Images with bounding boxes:

[Start of Attachment]

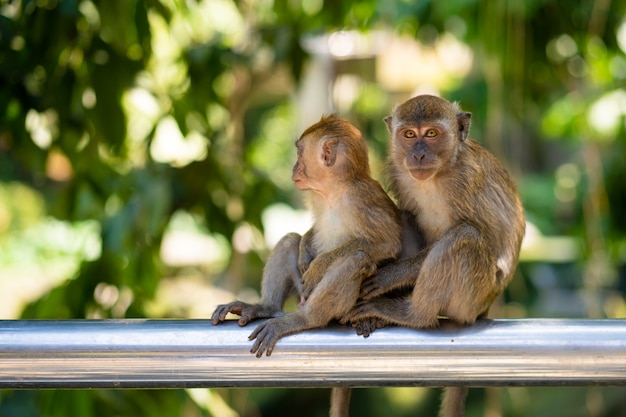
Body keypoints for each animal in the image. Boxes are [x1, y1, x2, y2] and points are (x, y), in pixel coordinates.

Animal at [212, 114, 402, 416]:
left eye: (299, 153)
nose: (293, 167)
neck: (334, 192)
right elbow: (307, 236)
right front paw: (305, 249)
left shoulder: (362, 198)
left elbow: (388, 242)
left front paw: (319, 265)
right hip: (301, 292)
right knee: (289, 240)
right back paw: (265, 307)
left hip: (336, 306)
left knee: (357, 259)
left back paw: (305, 318)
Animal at [344, 95, 524, 416]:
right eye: (409, 135)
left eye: (431, 134)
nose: (417, 155)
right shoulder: (398, 173)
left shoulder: (467, 181)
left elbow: (488, 239)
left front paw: (390, 277)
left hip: (473, 297)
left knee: (466, 236)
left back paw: (410, 314)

[End of Attachment]

• [Task details] When a line of the records holds the word "shoulder", copy that line.

• [Result of the exercise]
left shoulder: (362, 198)
right shoulder: (398, 173)
left shoulder: (467, 181)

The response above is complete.